En préambule, je voudrais préciser que le projet est né il y a déjà plusieurs années bien avant la montée en puissance du jihadisme que l’on connait et que le film ne peut en aucun cas être accusé d’opportunisme. D’ailleurs, l’histoire débute en 1994 mais je reviendrai sur la temporalité du film plus tard.

Scénariste récompensé de multiples fois pour son travail sur Un prophète (César), De Rouille Et D’Os (César) et Dheepan (Palme d’or), Thomas Bidegain se lance dans la réalisation avec ce western des temps modernes.

Se voulant intimiste, le film se devait d’avoir un casting très solide bien que restreint. C’est l’acteur belge François Damiens (Famille Bélier, L'Arnacoeur) que l’on retrouve dans le rôle d’Alain, ce père de famille détruit par la disparition de sa fille. Il livre une interprétation sincère de ce personnage qui va se refermé de plus en plus du monde à mesure que son enquête piétine.

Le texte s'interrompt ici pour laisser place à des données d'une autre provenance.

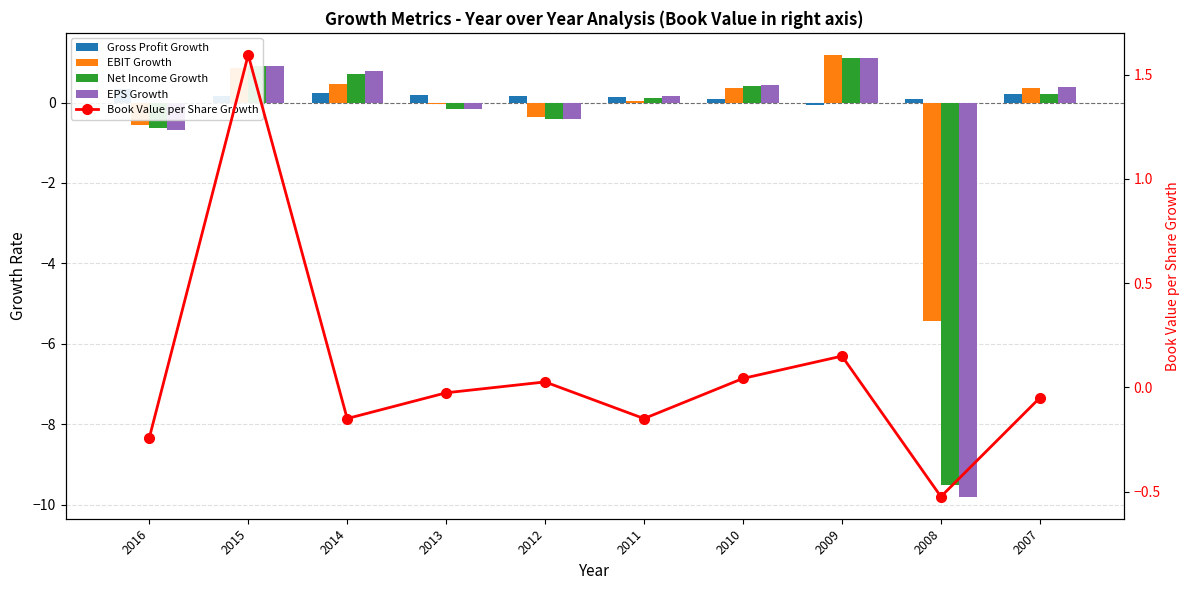

Which series has the largest total across all categories?

Gross Profit Growth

François Damiens nous montre ainsi qu’il n’est en rien limité aux rôles comiques mais qu’il a aussi sa place dans des productions plus dramatiques.

Partageant l’affiche avec lui, à juste titre, Finnegan Oldfield se trouve être la véritable révélation du film ! Incarnant avec brio le frère de Kelly, il fera de son mieux pour assister son père dans sa recherche jusqu’au moment où il décidera de prendre un autre chemin que ce dernier. Un chemin plus réfléchi, plus humain, moins manichéen. C’est dans la seconde moitié du film, après un twist assez surprenant et d’autant plus intéressant, que Kid prends son envol et qu’il se retrouvera à parcourir le monde du Yemen au Pakistan.

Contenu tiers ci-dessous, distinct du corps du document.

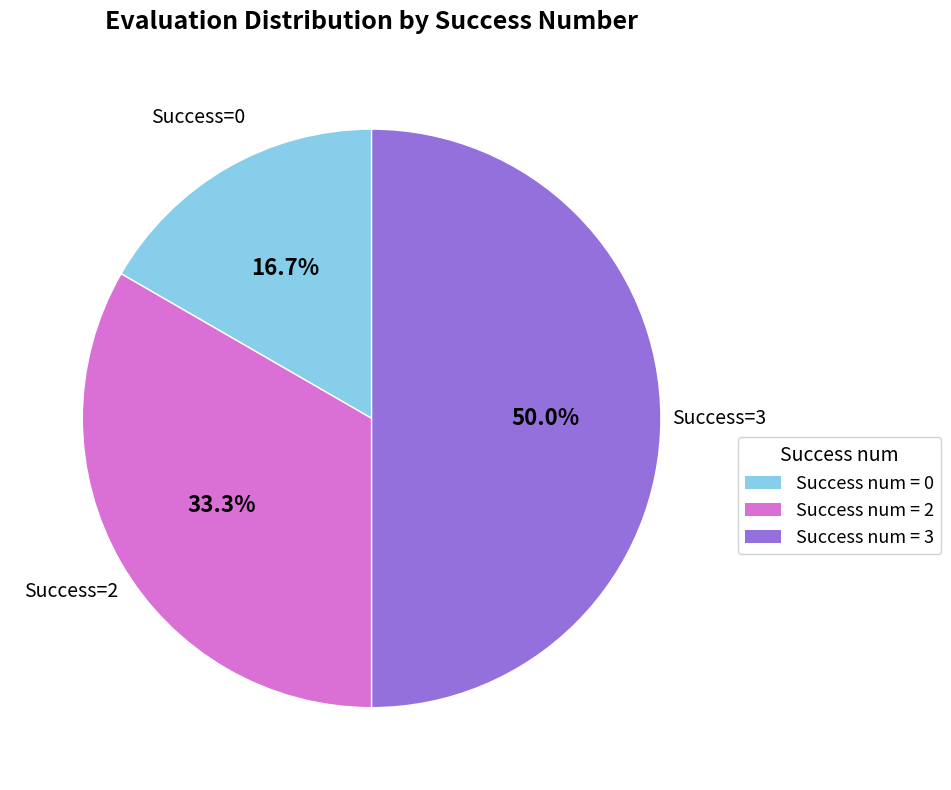

How many slices are in this pie chart?

3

Le film, avec son titre flagrant, a pour ambition de répondre aux codes du western classique transposés à notre époque. On y retrouve bien sur l’évidente opposition Cowboy/Indiens avec Alain et sa famille qui pense que Kelly a été "capturé" de force d’une part et les arabes d’autre part. Nos protagonistes évoluent dans des territoires hostiles et donc Comanches, certaines silhouettes sur les toits les suivent tel un guet-apens indien, les courses à dos de chevaux sur les montagnes font clairement penser au Far-West tandis que Kid aura même l’occasion de fumer un semblant de calumet de la paix …

Comme je le disais en introduction, le film à une temporalité assez particulière puisqu’il s’étend sur une quinzaine d’années de 1994 à 2012. Traitant de la montée de l’extrémisme radical et d’Al Quaida, le métrage entremêle l’histoire de cette famille avec l’Histoire avec un grand H. Ainsi, ceux ne sont pas les événements comme le 11 septembre 2011 ou les attentats de Londres et de Madrid qui sont au cœur du sujet mais bien comment ils sont vécus par Kid qui y voit peut être sa sœur.

Finalement, Les Cowboys est un film qui m’a agréablement surpris avec sa relation père-fils touchante sublimé par un duo d’acteurs aussi surprenant que talentueux. Comme quoi, même un thème aussi sensible peut être traité de manière honnête, crédible et touchante. 

Genre : Drame - Nationalité : Française - Durée : 1h45 - Avec : François Damiens, Finnegan Oldfield et Agathe Dronne - Date de sortie : 25 novembre 2015.